Problem description: Below are the records; give again exactly the line with "hfov_deg: 31.2", the line with "f_number: 3.3", and each line that lies between them, and nothing besides.

Information shown:
Content starts
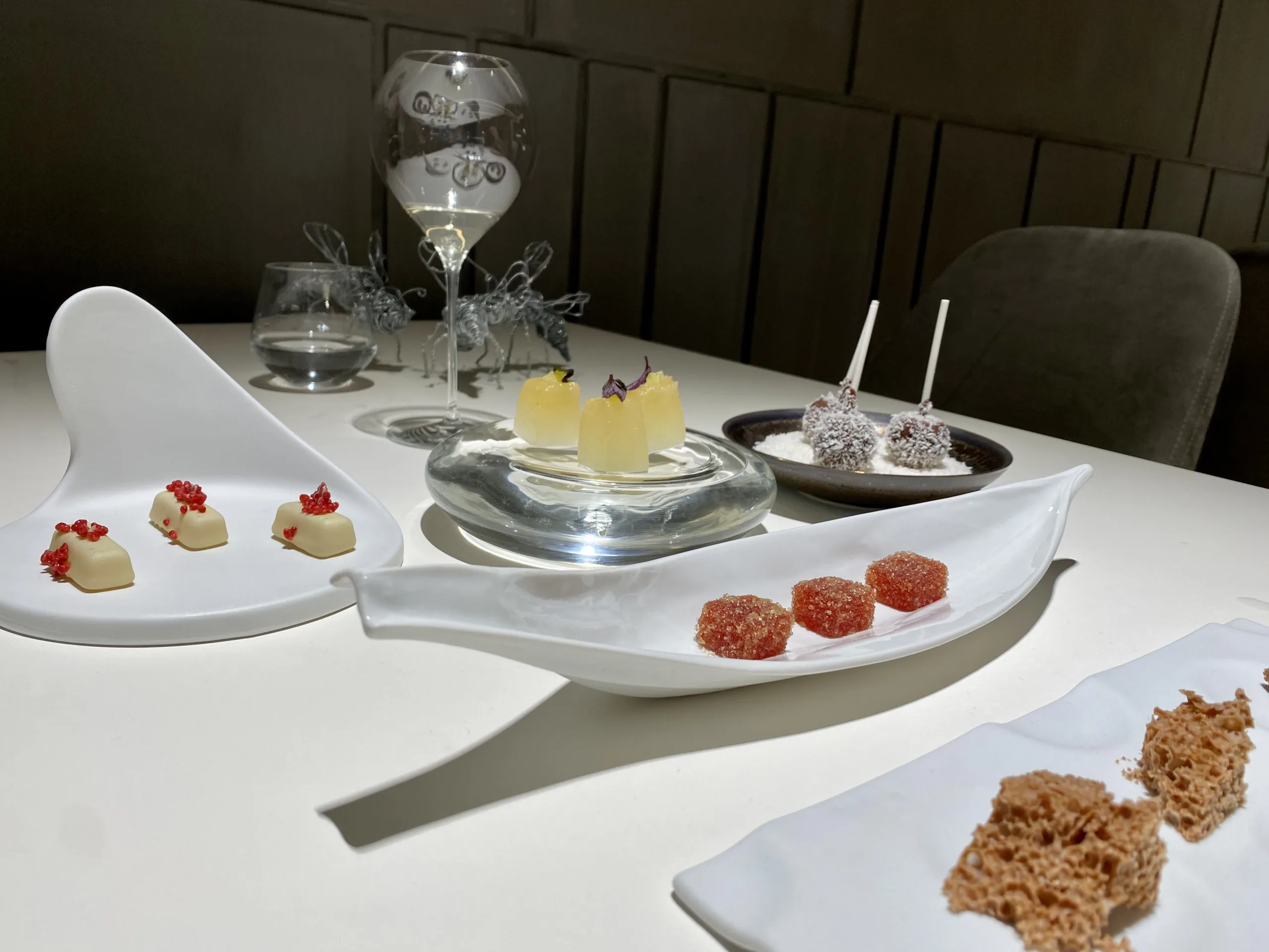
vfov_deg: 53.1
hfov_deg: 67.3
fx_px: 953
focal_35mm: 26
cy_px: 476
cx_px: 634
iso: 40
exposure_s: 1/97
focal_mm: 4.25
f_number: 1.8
Content ends
Content starts
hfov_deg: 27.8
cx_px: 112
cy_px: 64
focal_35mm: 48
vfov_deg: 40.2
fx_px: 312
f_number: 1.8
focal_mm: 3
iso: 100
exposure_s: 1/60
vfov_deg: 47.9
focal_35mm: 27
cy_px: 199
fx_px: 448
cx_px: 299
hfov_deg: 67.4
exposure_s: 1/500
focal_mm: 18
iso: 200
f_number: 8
Content ends
Content starts
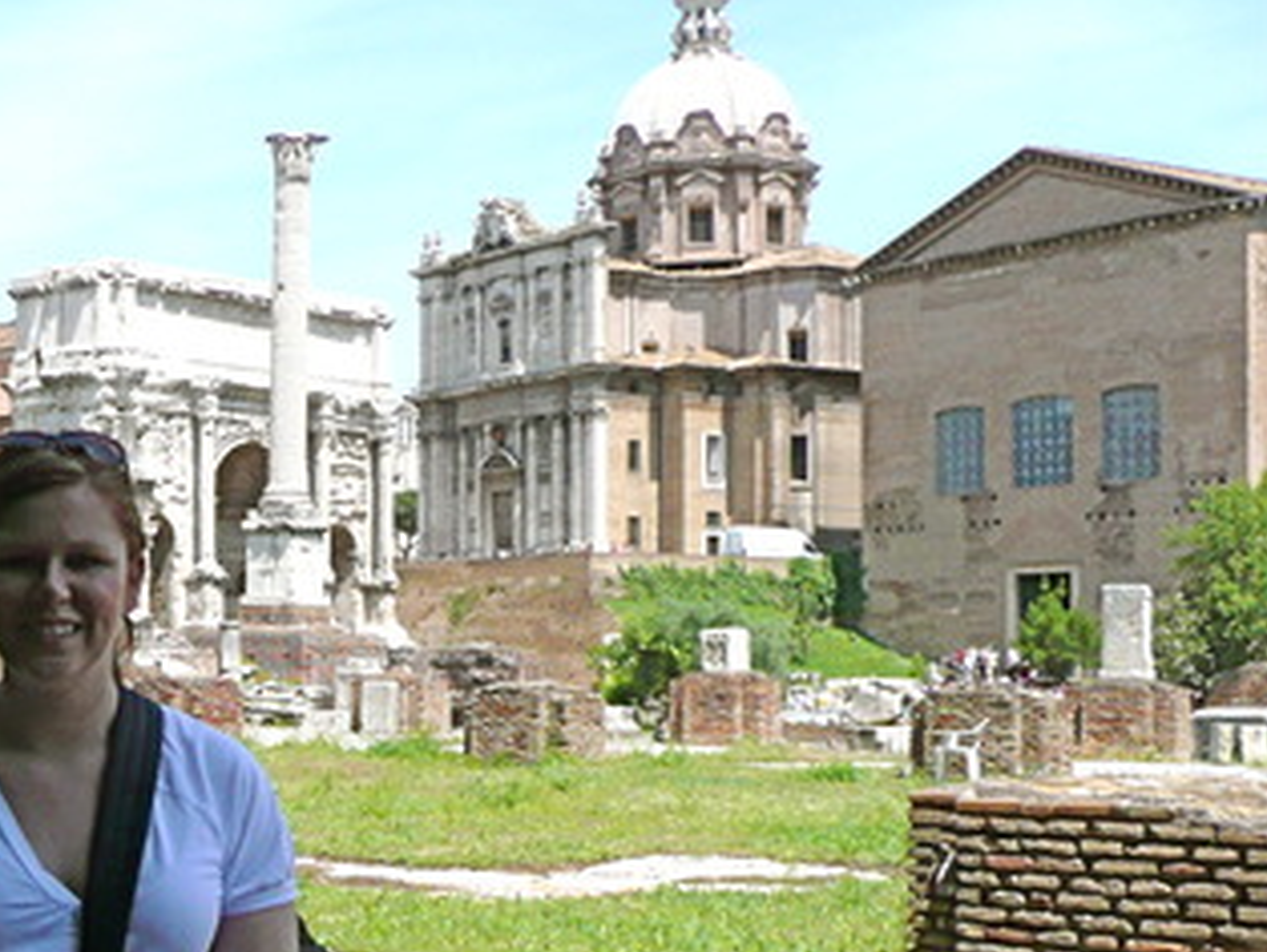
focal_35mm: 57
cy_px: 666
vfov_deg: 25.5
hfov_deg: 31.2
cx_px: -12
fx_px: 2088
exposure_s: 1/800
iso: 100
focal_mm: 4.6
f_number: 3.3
Content ends
Solved exercise:
hfov_deg: 31.2
cx_px: -12
fx_px: 2088
exposure_s: 1/800
iso: 100
focal_mm: 4.6
f_number: 3.3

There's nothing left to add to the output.